**Task description:** Look through the data below for the line with "بیش از ۳۰۰۰" and the line with "ассортимент и выгодные цены от лучших", then transcribe exactly from the first through the second, leaving out all pictures.

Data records
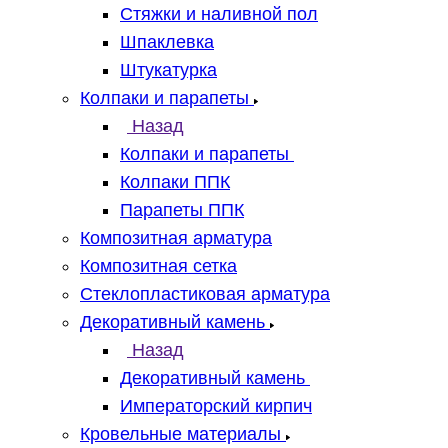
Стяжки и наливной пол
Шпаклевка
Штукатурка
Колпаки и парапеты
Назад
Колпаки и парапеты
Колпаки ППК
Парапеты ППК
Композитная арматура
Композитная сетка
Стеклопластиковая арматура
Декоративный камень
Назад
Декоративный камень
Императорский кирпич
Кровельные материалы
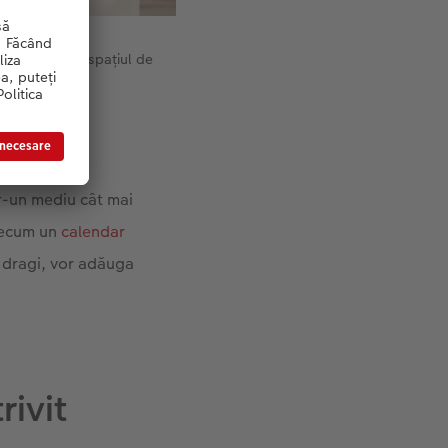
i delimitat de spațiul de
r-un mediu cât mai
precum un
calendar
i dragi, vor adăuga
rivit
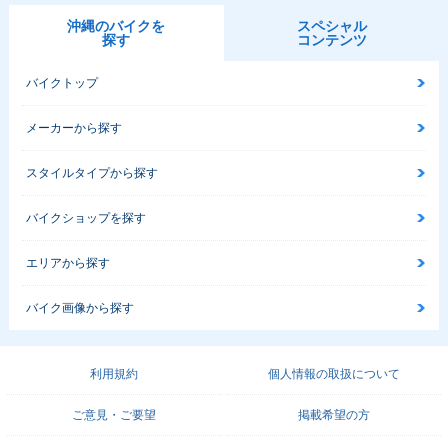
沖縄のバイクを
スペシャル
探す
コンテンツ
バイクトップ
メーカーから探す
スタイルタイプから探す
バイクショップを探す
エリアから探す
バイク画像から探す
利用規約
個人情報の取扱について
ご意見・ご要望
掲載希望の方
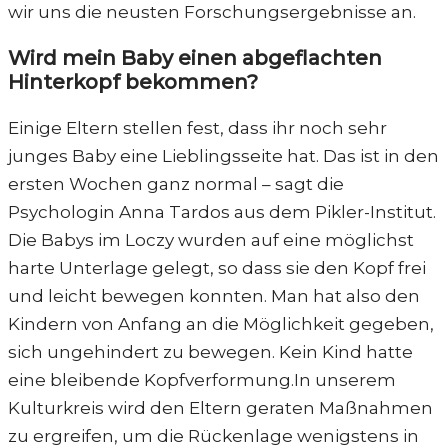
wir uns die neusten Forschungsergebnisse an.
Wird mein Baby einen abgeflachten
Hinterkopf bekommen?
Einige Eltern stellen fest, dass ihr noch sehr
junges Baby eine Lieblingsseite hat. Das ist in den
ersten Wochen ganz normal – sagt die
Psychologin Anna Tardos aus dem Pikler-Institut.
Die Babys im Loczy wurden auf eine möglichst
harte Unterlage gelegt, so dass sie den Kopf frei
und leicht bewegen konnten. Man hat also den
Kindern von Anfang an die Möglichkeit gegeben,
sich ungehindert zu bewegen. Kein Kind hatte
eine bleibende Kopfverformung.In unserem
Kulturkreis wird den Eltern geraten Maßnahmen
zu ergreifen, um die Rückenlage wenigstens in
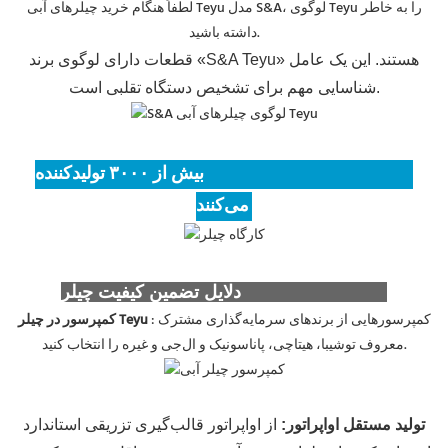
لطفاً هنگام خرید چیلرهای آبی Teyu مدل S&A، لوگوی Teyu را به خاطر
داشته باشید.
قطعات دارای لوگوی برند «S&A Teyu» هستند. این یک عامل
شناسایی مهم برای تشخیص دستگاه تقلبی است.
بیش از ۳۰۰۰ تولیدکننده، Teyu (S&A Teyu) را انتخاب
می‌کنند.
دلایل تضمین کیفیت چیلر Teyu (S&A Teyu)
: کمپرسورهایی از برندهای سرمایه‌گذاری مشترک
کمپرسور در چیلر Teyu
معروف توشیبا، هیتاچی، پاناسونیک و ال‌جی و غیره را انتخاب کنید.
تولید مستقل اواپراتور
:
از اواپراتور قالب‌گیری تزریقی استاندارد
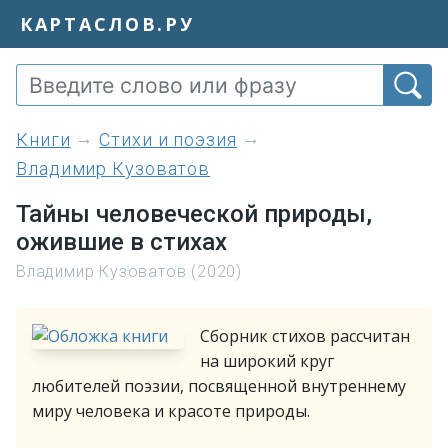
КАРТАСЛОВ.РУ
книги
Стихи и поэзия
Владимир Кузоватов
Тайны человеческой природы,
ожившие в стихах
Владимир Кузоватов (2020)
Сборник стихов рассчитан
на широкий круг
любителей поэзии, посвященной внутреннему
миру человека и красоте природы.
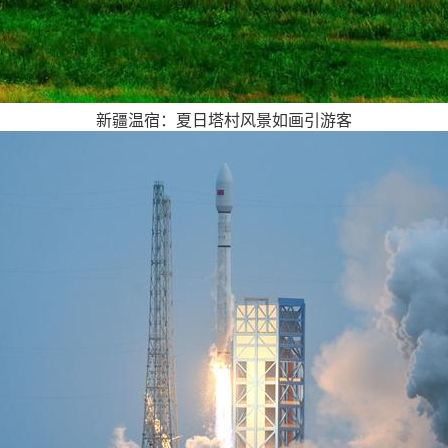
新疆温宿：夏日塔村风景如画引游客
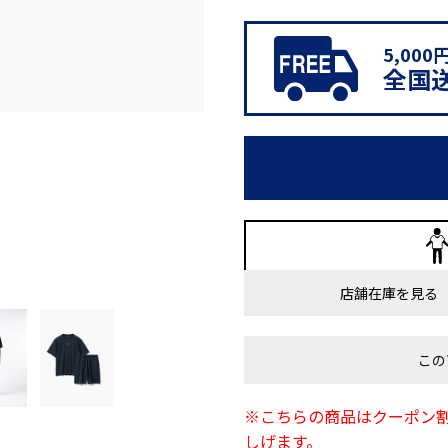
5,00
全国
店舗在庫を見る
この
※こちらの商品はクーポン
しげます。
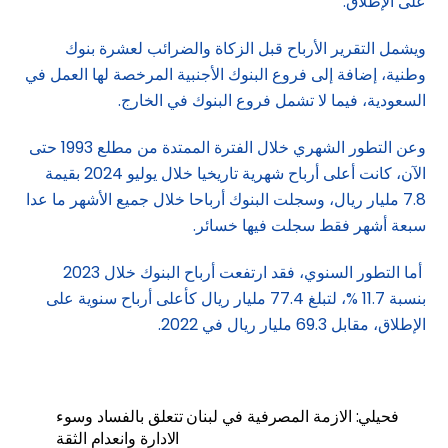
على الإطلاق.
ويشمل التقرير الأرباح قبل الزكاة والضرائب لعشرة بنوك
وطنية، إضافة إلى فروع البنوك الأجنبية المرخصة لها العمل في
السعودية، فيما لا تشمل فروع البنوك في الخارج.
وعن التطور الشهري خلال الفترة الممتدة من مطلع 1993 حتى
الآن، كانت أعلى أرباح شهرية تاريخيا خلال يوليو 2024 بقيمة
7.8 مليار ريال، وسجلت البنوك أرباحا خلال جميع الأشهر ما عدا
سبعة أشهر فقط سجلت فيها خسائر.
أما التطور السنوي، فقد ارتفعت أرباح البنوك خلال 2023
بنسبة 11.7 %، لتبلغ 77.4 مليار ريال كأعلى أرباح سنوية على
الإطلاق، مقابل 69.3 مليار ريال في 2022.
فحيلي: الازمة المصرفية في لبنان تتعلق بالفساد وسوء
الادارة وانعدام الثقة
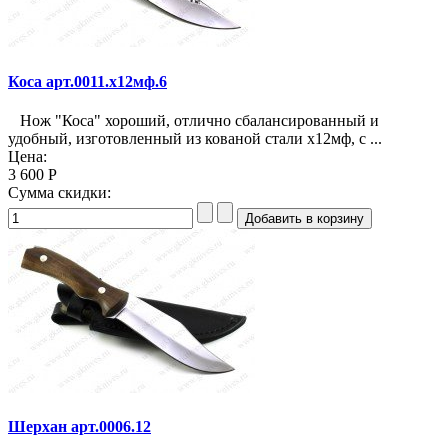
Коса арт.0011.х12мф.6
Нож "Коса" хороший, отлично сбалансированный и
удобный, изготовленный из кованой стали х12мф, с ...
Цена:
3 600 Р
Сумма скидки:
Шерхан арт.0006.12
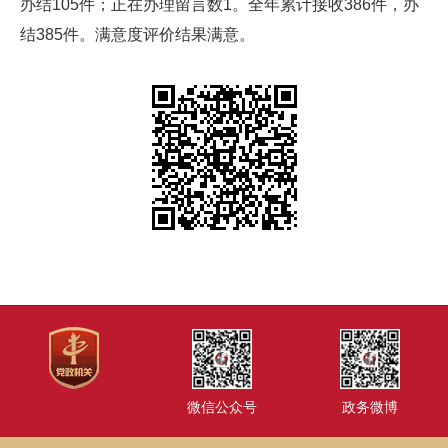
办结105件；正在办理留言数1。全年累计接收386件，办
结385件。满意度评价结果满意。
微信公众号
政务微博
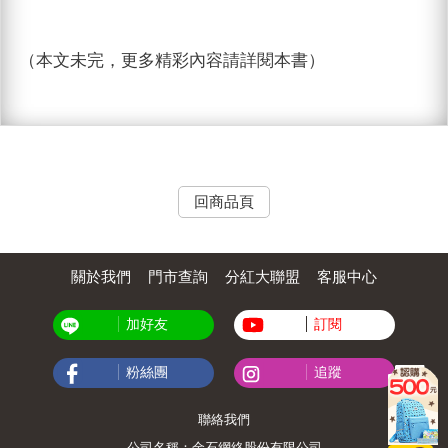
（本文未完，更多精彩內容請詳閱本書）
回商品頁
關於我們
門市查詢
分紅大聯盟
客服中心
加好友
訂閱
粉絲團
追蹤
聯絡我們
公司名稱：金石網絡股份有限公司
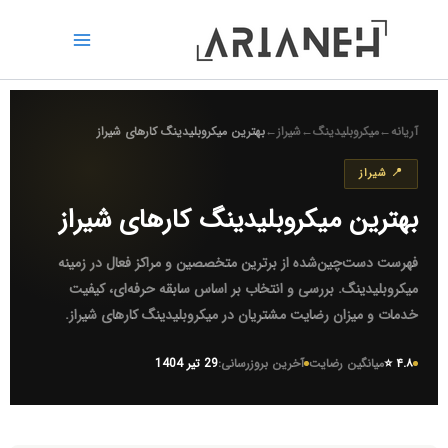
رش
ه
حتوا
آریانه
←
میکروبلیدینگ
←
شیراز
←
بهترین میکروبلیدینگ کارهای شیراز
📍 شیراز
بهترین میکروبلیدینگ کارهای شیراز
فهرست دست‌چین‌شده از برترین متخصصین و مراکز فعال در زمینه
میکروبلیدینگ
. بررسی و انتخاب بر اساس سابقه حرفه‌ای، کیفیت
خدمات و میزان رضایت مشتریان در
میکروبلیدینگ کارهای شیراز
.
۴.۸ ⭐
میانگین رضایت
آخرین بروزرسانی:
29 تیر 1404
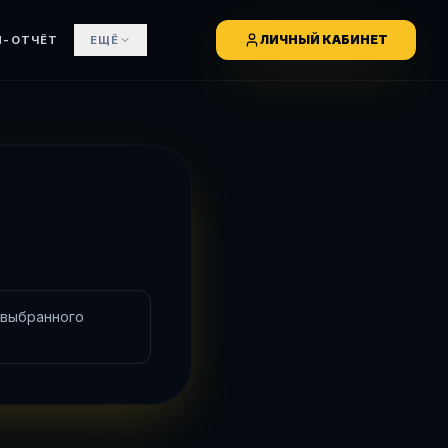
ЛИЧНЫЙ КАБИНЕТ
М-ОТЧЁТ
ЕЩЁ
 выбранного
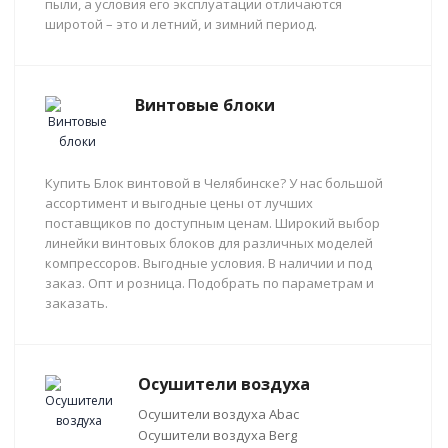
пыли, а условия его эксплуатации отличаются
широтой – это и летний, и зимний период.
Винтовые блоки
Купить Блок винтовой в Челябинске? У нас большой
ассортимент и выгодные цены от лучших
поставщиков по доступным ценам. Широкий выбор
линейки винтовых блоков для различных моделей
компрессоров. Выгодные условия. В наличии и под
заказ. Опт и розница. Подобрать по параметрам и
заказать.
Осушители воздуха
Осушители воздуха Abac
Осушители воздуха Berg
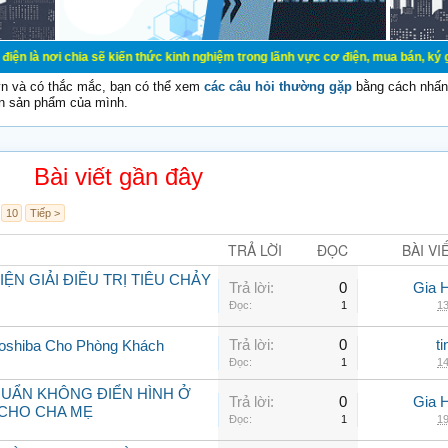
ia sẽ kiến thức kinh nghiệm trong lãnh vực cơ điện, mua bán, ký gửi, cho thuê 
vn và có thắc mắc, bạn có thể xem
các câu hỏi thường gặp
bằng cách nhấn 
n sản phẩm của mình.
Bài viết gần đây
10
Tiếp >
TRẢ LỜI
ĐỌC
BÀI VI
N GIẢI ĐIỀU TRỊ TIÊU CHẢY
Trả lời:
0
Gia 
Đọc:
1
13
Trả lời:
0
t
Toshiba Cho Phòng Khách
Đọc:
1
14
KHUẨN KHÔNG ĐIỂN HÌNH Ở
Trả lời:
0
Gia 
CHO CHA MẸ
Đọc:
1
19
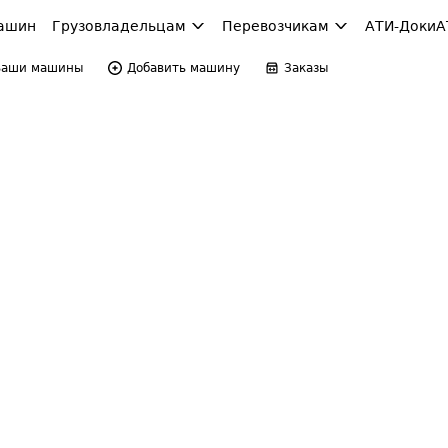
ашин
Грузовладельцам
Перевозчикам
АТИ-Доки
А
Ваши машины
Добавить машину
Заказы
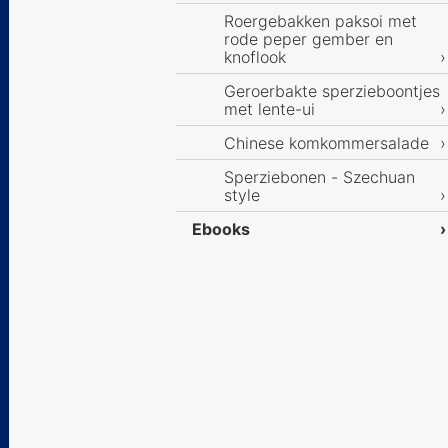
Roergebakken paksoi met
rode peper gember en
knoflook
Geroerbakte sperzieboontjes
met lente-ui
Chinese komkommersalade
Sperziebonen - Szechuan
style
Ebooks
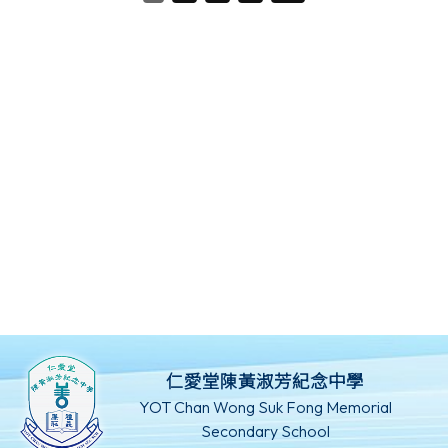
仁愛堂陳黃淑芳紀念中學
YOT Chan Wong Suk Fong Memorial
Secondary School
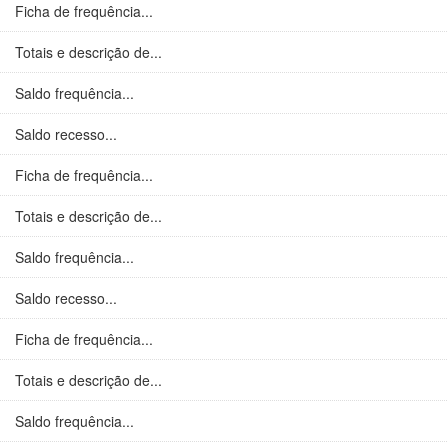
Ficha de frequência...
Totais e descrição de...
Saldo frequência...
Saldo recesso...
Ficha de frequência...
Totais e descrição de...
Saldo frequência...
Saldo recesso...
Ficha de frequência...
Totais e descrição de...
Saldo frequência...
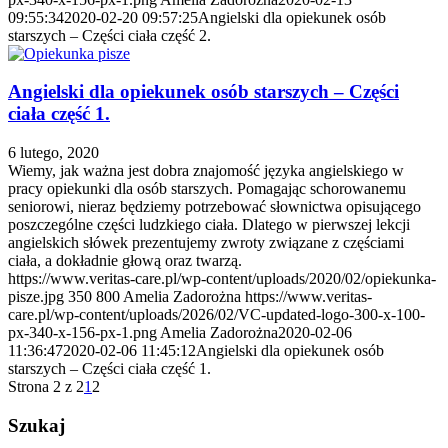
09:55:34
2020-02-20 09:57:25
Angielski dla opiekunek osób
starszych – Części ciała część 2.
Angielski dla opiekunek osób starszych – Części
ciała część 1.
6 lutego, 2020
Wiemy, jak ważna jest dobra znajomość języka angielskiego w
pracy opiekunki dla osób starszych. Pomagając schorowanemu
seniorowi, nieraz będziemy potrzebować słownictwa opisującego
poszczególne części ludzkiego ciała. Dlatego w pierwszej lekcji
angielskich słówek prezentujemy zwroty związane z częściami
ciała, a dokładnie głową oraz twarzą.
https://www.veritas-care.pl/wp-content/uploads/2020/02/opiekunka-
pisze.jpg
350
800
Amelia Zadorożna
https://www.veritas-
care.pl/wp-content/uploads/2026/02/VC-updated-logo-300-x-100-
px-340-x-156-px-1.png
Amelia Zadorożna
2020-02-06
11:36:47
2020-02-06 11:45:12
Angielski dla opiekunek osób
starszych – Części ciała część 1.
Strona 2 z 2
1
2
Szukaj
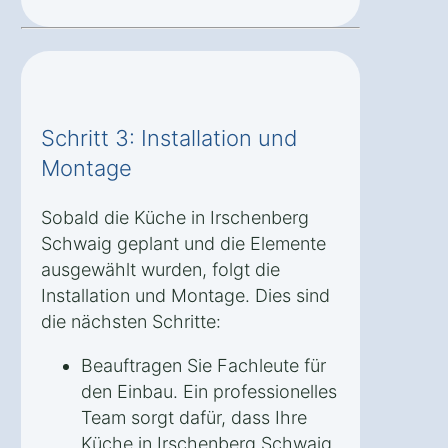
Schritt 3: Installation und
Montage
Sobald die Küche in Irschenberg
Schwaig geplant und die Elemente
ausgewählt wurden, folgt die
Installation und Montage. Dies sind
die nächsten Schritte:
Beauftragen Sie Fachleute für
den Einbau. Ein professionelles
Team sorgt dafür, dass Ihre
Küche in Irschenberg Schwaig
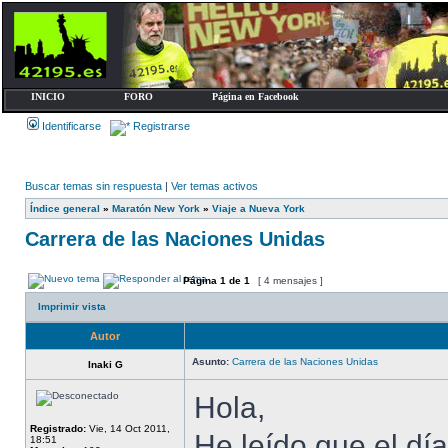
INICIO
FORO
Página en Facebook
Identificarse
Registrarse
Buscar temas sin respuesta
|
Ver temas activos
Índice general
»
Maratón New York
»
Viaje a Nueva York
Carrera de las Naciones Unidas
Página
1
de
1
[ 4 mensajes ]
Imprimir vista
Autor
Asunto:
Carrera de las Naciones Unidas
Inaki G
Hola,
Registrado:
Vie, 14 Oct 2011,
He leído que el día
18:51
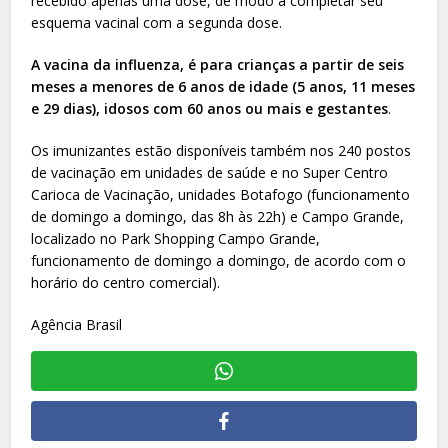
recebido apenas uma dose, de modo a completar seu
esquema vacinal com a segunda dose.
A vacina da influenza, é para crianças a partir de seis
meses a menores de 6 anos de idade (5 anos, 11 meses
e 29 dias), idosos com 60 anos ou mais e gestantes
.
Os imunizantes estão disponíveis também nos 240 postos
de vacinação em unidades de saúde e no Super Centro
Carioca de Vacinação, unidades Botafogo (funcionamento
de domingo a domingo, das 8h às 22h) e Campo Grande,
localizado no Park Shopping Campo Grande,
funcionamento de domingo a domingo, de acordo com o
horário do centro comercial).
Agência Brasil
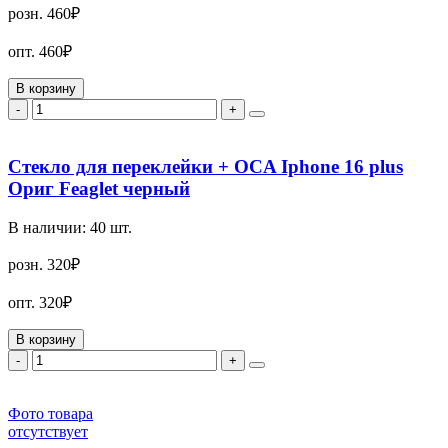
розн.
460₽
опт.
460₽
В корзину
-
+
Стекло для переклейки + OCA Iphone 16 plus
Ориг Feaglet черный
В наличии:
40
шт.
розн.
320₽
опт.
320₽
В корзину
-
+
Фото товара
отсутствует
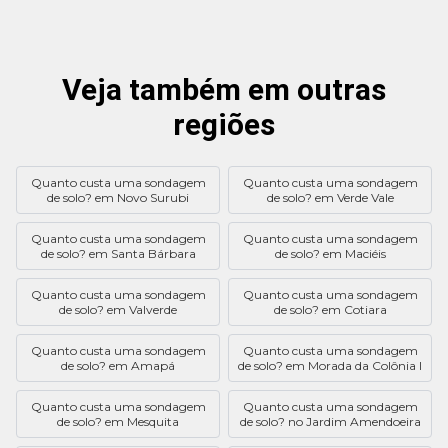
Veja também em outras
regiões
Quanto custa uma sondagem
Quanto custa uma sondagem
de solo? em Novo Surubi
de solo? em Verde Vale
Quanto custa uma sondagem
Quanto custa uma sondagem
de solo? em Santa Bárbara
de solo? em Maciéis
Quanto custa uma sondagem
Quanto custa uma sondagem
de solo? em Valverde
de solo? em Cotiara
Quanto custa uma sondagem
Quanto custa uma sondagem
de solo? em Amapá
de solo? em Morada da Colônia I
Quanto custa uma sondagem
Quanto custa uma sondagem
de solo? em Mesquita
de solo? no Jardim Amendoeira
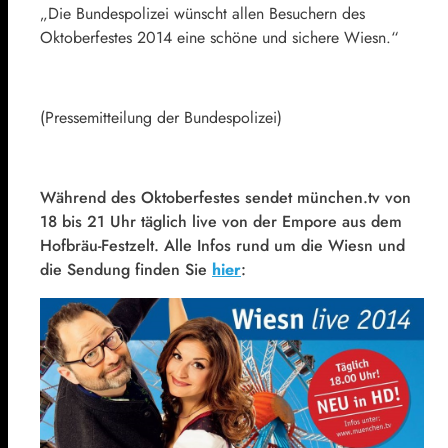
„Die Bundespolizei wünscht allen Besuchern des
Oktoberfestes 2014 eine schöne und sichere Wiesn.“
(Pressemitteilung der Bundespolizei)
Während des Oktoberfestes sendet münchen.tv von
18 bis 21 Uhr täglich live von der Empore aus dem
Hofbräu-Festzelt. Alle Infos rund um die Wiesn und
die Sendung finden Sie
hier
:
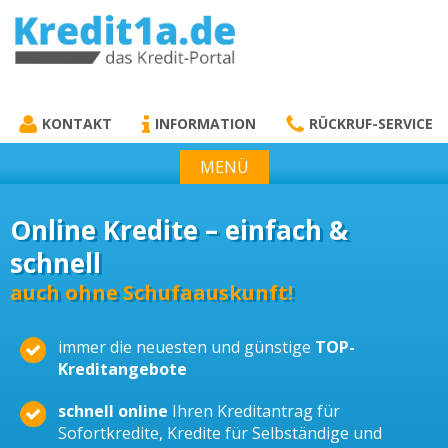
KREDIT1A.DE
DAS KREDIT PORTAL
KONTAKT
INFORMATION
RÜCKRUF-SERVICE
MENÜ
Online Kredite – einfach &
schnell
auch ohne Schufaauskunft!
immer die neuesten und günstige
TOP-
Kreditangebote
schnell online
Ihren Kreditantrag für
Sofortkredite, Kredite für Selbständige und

**Written response:**
بیش از ۳۰۰۰ تولیدکننده، Teyu (S&A Teyu) را انتخاب
می‌کنند.
دلایل تضمین کیفیت چیلر Teyu (S&A Teyu)
: کمپرسورهایی از برندهای سرمایه‌گذاری مشترک
کمپرسور در چیلر Teyu
معروف توشیبا، هیتاچی، پاناسونیک و ال‌جی و غیره را انتخاب کنید.
تولید مستقل اواپراتور
:
از اواپراتور قالب‌گیری تزریقی استاندارد
КАРТАСЛОВ.РУ
книги
Стихи и поэзия
Владимир Кузоватов
Тайны человеческой природы,
ожившие в стихах
Владимир Кузоватов (2020)
Сборник стихов рассчитан
на широкий круг
любителей поэзии, посвященной внутреннему
миру человека и красоте природы.
新疆温宿：夏日塔村风景如画引游客
5,00
全国
店舗在庫を見る
この
※こちらの商品はクーポン
しげます。
على الإطلاق.
ويشمل التقرير الأرباح قبل الزكاة والضرائب لعشرة بنوك
وطنية، إضافة إلى فروع البنوك الأجنبية المرخصة لها العمل في
السعودية، فيما لا تشمل فروع البنوك في الخارج.
وعن التطور الشهري خلال الفترة الممتدة من مطلع 1993 حتى
الآن، كانت أعلى أرباح شهرية تاريخيا خلال يوليو 2024 بقيمة
7.8 مليار ريال، وسجلت البنوك أرباحا خلال جميع الأشهر ما عدا
سبعة أشهر فقط سجلت فيها خسائر.
أما التطور السنوي، فقد ارتفعت أرباح البنوك خلال 2023
بنسبة 11.7 %، لتبلغ 77.4 مليار ريال كأعلى أرباح سنوية على
الإطلاق، مقابل 69.3 مليار ريال في 2022.
فحيلي: الازمة المصرفية في لبنان تتعلق بالفساد وسوء
الادارة وانعدام الثقة
Коса арт.0011.х12мф.6
Нож "Коса" хороший, отлично сбалансированный и
удобный, изготовленный из кованой стали х12мф, с ...
Цена:
3 600 Р
Сумма скидки:
Шерхан арт.0006.12
办结105件；正在办理留言数1。全年累计接收386件，办
结385件。满意度评价结果满意。
微信公众号
政务微博
（本文未完，更多精彩內容請詳閱本書）
回商品頁
關於我們
門市查詢
分紅大聯盟
客服中心
加好友
訂閱
粉絲團
追蹤
聯絡我們
公司名稱：金石網絡股份有限公司
رش
ه
حتوا
آریانه
←
میکروبلیدینگ
←
شیراز
←
بهترین میکروبلیدینگ کارهای شیراز
📍 شیراز
بهترین میکروبلیدینگ کارهای شیراز
فهرست دست‌چین‌شده از برترین متخصصین و مراکز فعال در زمینه
میکروبلیدینگ
. بررسی و انتخاب بر اساس سابقه حرفه‌ای، کیفیت
خدمات و میزان رضایت مشتریان در
میکروبلیدینگ کارهای شیراز
.
۴.۸ ⭐
میانگین رضایت
آخرین بروزرسانی:
29 تیر 1404
ЛИЧНЫЙ КАБИНЕТ
М-ОТЧЁТ
ЕЩЁ
 выбранного
пыли, а условия его эксплуатации отличаются
широтой – это и летний, и зимний период.
Винтовые блоки
Купить Блок винтовой в Челябинске? У нас большой
ассортимент и выгодные цены от лучших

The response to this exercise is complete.